(Document extract)

Deadliest Catch: An interview with Capt. Andy Hillstrand

23 January 2009 By Kelly Sanford

In the February issue of Dockwalk, we featured an article about life at sea in the commercial world. This included a peek into the reality behind the reality television series "Deadliest Catch" that runs on the U.S. network Discovery Channel about a fishing vessel in the Bering Sea. Here is the expanded interview with one of the vessel's captains, Andy Hillstrand.

True to his fisherman/cowboy identity, Capt. Andy Hillstrand is a man of few words; short and to the point, he was gracious enough to sit down and sate the curiosity of and several captains who submitted questions of their own.

About the Boat
DW: Dockwalk readers may not be Bering Sea fishermen, but they are boat people. They know boats and they know what it is like to work at sea. The most under-developed characters in the Deadliest Catch television series are the boats themselves, so let’s start by learning a little more about the F/V Time Bandit.
AH: The Time Bandit was built by my father, myself and my two brothers at a shipyard in Charleston, Oregon in 1991. The hull is half-inch steel. It is 113-feet with eight-foot draft. The layout is a house aft Power-Scow with 2 KTA 1150 Cummings engines for mains. Time Bandit has a 20,000 gallon fuel capacity. Typically she cruises at 8.5 knots and nine knots is top cruise. At speed we burn 750 gallons per day. For generators it has B series Cummings 125KW which run all the hydraulics including a 10-ton crane and the pot launcher. It was built as a crab boat and a tender and has no stabilizers.

DW: What about her makes her special to you?
AH: Time Bandit is one of the most seaworthy boats out there, and it was built with our father who is no longer with us.

(End Document extract)

- Your instructions: Extend the interview with Capt. Andy Hillstrand, picking up after his answer about what makes the Time Bandit special to him. The material after this point is separate from the interview with Capt. Andy Hillstrand.

(Raw data)

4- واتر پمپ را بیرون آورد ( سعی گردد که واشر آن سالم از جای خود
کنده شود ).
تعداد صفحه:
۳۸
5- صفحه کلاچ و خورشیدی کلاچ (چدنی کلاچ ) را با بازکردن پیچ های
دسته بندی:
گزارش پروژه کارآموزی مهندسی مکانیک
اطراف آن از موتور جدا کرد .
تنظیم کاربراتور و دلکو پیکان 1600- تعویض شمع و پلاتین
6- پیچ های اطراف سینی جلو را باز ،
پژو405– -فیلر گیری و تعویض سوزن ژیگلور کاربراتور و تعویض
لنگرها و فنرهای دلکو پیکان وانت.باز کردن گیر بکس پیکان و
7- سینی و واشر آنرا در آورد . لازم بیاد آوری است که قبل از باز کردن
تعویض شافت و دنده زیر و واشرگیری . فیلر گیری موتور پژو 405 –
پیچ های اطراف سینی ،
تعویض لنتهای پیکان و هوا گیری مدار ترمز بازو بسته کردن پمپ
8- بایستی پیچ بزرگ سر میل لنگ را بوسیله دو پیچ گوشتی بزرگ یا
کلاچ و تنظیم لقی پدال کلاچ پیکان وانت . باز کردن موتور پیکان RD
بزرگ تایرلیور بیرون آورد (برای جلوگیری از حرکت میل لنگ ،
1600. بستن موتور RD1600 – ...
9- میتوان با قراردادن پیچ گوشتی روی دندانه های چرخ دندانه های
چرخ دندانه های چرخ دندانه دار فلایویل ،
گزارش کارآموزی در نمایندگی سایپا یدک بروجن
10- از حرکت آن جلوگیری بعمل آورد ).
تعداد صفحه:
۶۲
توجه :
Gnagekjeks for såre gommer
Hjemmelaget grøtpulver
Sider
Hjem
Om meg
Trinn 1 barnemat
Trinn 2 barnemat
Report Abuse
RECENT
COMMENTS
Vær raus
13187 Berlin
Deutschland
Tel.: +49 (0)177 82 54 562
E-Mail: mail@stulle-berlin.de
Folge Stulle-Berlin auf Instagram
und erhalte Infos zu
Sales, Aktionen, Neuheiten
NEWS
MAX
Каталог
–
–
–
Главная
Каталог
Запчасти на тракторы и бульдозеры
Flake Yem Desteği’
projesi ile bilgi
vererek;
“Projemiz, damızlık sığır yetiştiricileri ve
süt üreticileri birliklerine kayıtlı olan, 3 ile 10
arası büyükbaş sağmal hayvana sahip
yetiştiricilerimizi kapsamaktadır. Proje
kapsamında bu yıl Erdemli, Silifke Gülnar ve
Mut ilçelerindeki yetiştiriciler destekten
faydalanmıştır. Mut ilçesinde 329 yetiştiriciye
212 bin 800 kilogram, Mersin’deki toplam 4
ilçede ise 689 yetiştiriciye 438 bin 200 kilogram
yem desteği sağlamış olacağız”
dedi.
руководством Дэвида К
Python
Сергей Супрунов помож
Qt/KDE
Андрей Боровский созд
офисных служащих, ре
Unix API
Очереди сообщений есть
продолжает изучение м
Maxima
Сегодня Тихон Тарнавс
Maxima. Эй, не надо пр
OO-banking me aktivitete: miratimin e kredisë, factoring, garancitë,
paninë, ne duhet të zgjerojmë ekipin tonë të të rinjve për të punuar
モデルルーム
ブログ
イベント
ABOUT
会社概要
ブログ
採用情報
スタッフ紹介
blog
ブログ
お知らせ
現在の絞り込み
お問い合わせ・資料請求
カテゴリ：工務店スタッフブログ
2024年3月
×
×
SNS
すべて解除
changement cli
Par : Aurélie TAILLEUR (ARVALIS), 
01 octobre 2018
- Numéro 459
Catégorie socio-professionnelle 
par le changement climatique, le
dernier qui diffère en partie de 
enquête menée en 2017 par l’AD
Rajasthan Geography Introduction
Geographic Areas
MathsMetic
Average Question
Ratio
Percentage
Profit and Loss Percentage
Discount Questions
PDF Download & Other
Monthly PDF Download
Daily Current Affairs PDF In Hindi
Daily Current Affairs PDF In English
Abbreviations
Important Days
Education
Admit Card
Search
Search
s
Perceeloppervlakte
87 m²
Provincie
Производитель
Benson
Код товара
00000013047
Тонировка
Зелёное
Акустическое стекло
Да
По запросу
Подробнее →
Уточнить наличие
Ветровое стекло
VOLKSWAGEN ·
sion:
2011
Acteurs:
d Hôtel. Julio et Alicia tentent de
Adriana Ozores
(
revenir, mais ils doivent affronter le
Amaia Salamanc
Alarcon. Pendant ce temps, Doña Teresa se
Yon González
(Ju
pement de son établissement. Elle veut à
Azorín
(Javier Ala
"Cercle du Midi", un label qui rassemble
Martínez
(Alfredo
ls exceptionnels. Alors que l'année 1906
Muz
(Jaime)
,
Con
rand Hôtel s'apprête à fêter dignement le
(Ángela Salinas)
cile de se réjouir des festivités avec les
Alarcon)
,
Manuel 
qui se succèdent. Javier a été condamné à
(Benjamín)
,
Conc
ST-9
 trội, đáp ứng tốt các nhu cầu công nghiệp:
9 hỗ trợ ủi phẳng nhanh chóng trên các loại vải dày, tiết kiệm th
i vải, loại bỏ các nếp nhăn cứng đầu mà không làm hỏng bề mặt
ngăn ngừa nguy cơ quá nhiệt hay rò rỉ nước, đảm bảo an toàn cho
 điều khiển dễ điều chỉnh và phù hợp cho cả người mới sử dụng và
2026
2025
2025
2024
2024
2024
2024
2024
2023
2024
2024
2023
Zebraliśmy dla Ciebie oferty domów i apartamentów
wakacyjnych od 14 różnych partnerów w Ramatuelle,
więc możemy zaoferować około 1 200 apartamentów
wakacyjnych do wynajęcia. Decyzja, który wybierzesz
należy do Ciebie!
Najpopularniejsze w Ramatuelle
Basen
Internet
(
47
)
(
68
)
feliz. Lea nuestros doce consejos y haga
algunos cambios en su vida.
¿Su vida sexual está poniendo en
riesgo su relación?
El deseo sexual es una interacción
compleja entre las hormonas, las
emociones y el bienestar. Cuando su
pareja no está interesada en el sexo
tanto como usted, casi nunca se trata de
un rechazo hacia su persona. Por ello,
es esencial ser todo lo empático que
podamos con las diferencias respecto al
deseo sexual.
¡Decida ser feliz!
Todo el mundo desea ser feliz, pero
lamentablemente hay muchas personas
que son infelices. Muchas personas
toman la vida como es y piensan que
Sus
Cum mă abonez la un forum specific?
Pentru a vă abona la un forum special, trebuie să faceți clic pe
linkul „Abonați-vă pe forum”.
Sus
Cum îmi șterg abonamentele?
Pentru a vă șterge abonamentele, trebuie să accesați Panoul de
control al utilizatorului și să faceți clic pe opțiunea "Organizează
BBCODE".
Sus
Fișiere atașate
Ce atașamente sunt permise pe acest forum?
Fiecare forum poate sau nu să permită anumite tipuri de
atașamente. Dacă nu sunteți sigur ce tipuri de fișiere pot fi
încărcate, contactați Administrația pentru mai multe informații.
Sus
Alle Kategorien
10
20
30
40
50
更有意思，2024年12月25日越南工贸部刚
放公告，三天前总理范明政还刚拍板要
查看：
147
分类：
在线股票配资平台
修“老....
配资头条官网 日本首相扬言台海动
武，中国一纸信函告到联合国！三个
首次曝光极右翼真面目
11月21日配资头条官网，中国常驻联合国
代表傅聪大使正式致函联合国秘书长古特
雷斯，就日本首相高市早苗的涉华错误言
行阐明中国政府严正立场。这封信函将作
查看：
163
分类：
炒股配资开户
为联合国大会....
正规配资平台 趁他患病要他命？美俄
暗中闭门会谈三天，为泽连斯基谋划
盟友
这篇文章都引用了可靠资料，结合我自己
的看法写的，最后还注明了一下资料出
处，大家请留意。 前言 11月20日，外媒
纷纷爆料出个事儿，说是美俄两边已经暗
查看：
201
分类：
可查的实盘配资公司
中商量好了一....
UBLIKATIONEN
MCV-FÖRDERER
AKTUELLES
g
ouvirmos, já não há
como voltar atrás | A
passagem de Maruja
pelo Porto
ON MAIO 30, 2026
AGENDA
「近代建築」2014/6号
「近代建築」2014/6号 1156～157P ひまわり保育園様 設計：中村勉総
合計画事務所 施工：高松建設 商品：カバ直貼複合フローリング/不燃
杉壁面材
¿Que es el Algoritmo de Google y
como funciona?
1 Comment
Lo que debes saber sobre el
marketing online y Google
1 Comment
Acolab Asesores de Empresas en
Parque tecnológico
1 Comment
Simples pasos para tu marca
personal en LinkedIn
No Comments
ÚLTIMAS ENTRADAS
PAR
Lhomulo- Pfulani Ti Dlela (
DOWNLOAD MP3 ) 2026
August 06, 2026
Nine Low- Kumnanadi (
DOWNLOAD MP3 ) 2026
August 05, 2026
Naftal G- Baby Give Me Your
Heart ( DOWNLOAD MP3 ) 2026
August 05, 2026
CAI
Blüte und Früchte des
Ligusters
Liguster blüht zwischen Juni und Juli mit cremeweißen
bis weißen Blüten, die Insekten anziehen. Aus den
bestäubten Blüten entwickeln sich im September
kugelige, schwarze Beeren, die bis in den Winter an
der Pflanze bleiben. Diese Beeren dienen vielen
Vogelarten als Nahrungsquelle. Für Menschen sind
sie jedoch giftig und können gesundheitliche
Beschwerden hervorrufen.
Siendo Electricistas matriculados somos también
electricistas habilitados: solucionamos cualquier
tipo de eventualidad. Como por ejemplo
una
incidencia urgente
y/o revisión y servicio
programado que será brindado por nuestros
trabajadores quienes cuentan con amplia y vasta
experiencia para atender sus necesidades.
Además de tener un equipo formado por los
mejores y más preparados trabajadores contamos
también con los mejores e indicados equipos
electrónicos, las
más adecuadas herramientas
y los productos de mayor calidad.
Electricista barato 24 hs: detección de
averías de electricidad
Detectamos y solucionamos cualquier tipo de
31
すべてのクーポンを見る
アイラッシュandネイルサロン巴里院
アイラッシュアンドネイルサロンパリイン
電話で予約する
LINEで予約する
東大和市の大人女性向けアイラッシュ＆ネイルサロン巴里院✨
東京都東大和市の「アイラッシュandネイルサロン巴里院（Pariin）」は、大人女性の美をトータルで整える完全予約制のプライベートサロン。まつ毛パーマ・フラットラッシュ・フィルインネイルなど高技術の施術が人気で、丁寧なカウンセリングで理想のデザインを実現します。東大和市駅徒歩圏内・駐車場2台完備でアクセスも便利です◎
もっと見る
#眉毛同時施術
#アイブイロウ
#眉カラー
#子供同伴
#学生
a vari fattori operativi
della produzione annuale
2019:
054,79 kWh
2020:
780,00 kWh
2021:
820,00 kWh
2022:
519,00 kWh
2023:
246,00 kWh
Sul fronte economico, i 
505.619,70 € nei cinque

(End Raw data)

- Answer space:
DW: Under what conditions does she ride best and why?
AH: Tank down and a load of pots on it, then we are drawing eight feet. Making Miracles Happen.

DW: Do the officer of the deck (deck-boss) and the engineer hold any specific licenses or have any specialized training other than years of experience?
AH: Jonathan and I are both licensed captains with years of experience, but no engineer’s license.

DW: Is it typical for the deck boss and engineer to be the same person?
AH: Yes.

DW: What are the most important pieces of equipment on board?
AH: Engines, cranes, hydraulics and ground tackle.

The Mechanics
DW: What happens if an engine has a major breakdown or a shaft gets bent or a prop gets damaged during the season?
AH: We have another one backing it up.

DW: If there is ever a mechanical failure where you end up red over red, is there an equivalent of Tow-Boat US or Sea Tow for you guys, or are you at the mercy of fellow fishermen in that kind of situation?
AH: We’ve never been red over red because we have a main to go back on. Usually you would wait for fishermen and if it is not life threatening, you need to get a tow boat.

DW: Do crab boats have spurs or line cutters on the running gear? If no, why not?
AH: Some do, we don’t. We don’t because if we run pots over, we can get them back instead of losing them.

DW: What happens if fishing gear gets tangled in the running gear? Would you ever get in the water to remedy a situation like that?
AH: Yes, and I have. First we’d do a drag and get it out of the wheel, but sometimes I have to dive on it and cut it from the boat.

Living Aboard
DW: Can you describe the crew quarters?
AH: 12- by 12-foot rooms with two beds in each, full size beds.

DW: What about the galley?
AH: As good as any home; dishwasher, trash compactor, microwave, fridge, stove..etc.

DW: Who does the cooking?
AH: Neil Hillstrand.

DW: What would be a typical meal on board?
AH: Steak, spaghetti, turkey…high carb meals.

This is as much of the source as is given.